The 2019 Standards of Medical Care in Diabetes suggested that patients with nonalcoholic fatty liver disease (NAFLD) should be evaluated for liver fibrosis. However, the performance of noninvasive clinical models/scores and plasma biomarkers for the diagnosis of nonalcoholic steatohepatitis (NASH) and advanced fibrosis has not been carefully assessed in patients with type 2 diabetes mellitus (T2DM).
In this cross-sectional study, patients (n = 213) had a liver MRS, and those with a diagnosis of NAFLD underwent a percutaneous liver biopsy. Several noninvasive clinical models/scores and plasma biomarkers were measured to identify NASH and advanced fibrosis (NASH: ALT, cytokeratin-18, NashTest 2, HAIR, BARD, and OWLiver; advanced fibrosis: AST, fragments of propeptide of type III procollagen [PRO-C3], FIB-4, APRI, NAFLD fibrosis score, and FibroTest).
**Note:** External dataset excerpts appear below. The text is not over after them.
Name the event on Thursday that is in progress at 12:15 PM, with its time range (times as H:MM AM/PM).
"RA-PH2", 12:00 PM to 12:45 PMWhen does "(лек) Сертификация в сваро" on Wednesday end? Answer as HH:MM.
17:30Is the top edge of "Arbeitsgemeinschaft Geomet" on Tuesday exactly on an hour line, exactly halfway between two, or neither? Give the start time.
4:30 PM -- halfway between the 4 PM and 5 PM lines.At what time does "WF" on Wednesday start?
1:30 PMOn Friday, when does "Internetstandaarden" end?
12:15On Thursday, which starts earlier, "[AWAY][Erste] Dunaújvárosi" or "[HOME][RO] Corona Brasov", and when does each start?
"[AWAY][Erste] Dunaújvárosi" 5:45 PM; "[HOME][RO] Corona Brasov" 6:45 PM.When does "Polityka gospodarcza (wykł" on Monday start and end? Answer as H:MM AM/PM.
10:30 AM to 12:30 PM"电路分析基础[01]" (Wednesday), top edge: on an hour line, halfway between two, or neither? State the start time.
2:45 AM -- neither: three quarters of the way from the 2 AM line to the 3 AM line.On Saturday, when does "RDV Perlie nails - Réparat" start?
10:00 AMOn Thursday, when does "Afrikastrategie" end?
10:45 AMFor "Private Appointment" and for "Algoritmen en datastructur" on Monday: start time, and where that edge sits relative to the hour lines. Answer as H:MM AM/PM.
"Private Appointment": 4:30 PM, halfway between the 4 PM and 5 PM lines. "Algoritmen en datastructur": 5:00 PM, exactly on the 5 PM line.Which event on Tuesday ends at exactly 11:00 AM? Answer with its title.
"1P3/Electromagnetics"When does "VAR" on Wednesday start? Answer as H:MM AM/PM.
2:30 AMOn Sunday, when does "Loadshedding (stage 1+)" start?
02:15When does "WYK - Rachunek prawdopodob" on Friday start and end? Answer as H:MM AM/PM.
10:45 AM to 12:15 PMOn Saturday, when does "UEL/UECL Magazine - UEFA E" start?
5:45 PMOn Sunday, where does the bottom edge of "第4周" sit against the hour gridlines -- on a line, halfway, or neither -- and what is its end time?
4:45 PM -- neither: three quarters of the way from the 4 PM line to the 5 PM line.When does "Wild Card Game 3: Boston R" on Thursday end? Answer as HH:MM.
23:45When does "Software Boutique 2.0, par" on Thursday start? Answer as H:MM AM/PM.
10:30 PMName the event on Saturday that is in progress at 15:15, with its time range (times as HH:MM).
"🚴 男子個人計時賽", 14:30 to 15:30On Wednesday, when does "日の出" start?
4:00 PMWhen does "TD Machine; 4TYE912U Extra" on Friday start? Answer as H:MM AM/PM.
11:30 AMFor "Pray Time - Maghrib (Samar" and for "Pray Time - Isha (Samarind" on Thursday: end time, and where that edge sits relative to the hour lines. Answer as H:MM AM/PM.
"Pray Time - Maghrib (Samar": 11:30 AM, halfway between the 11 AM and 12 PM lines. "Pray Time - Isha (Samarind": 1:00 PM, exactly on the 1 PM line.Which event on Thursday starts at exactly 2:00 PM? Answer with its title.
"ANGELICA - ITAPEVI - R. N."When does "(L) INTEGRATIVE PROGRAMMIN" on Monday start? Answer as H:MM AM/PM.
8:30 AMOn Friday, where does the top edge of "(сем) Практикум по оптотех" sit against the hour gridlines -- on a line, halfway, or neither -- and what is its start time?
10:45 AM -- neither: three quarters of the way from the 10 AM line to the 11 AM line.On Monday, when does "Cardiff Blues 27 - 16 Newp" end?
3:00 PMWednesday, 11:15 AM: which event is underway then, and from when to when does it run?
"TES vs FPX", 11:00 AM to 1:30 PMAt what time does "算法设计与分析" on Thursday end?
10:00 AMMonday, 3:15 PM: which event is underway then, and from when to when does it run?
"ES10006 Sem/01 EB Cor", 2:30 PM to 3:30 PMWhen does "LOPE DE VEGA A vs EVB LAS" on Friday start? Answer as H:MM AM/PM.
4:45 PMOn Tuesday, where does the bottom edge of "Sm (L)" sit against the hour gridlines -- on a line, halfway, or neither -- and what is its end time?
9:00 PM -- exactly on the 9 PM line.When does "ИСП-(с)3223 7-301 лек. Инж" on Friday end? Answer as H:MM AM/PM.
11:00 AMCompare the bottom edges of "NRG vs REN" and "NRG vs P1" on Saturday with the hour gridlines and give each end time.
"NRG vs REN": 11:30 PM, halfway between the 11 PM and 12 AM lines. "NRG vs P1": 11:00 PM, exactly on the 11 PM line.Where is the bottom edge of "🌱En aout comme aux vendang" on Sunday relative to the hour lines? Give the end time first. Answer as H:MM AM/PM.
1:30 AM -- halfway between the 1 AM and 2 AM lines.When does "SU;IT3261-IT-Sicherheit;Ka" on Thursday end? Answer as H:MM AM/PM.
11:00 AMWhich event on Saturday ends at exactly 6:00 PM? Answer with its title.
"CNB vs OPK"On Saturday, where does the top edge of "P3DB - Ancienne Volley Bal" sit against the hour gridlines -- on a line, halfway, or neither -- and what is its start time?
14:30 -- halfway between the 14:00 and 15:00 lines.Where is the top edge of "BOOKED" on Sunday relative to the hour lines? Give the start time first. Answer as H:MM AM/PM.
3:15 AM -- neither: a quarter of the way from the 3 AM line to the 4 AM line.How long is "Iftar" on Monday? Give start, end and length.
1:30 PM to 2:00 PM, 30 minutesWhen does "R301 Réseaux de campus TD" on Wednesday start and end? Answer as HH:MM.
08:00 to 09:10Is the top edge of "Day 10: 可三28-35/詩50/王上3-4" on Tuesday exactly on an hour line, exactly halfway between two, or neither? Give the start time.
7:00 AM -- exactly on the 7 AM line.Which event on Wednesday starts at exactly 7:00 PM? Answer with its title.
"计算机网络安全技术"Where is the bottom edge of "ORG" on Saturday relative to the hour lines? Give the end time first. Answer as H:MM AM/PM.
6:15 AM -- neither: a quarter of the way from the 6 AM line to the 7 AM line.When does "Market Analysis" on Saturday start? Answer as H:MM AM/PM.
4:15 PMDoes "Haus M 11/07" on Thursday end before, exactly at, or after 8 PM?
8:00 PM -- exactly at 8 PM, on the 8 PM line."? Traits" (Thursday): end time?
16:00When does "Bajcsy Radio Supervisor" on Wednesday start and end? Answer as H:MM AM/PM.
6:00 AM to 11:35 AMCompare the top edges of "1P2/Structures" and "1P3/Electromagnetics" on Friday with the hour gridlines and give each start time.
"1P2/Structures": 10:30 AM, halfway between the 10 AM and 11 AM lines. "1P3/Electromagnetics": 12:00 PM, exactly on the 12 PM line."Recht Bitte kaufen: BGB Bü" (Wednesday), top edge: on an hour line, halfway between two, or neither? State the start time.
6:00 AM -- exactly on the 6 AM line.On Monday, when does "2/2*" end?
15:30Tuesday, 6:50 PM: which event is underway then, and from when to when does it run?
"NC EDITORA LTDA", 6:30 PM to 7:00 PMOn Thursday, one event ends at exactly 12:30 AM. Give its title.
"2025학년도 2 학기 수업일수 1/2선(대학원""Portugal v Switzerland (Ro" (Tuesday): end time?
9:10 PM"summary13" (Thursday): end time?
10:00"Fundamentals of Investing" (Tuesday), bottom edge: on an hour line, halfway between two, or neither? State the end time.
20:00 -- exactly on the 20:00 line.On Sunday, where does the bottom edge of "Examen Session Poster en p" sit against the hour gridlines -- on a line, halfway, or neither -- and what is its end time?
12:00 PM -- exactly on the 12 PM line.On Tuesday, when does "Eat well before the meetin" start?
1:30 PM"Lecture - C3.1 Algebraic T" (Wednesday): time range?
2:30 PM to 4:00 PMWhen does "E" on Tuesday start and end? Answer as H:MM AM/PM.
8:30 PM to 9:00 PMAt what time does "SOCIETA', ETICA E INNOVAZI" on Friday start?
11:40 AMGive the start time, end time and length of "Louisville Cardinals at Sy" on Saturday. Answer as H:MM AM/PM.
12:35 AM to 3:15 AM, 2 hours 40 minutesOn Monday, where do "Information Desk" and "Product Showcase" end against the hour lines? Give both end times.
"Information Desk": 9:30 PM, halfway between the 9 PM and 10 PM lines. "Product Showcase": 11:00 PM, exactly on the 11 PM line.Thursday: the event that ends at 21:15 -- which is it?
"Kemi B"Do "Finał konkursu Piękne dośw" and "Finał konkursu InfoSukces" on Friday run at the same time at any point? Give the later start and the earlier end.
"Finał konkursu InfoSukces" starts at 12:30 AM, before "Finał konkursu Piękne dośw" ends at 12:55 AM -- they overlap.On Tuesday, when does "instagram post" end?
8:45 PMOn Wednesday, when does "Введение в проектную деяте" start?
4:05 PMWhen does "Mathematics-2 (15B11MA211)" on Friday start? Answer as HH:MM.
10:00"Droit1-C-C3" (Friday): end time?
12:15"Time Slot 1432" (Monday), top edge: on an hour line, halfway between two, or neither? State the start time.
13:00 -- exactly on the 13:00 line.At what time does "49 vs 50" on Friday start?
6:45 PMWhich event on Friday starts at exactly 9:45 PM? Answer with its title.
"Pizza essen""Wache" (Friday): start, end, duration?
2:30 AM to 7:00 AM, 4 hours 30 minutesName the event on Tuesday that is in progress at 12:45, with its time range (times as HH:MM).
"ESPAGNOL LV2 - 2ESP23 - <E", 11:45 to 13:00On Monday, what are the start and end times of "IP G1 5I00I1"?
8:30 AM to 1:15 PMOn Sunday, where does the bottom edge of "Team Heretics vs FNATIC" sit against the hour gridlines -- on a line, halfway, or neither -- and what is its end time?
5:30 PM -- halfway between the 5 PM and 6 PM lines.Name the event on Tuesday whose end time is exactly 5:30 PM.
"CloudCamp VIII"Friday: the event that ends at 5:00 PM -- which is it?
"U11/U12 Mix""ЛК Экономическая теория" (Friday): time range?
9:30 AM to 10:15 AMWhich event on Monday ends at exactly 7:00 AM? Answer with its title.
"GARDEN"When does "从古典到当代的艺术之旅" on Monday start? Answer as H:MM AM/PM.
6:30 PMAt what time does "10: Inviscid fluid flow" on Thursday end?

None of the noninvasive tools assessed for the diagnosis of NASH in patients with T2DM had an optimum performance (all areas under the curve [AUCs] <0.80). Of note, none of the panels or biomarkers was able to outperform plasma ALT (AUC 0.78 [95% CI 0.71–0.84]). Performance was better to diagnose advanced fibrosis, in which plasma PRO-C3, AST, and APRI showed better results than the other approaches (AUC 0.90 [0.85–0.95], 0.85 [0.80–0.91], and 0.86 [0.80–0.91], respectively). Again, none of the approaches did significantly better than plasma AST. Sequential use of plasma AST and other noninvasive tests may help in limiting the number of liver biopsies required to identify patients with advanced fibrosis.
Performance of noninvasive clinical models/scores and plasma biomarkers for the diagnosis of NASH or advanced fibrosis was suboptimal in patients with T2DM. Combination of multiple tests may provide an alternative to minimize the need for liver biopsies to detect fibrosis in these patients.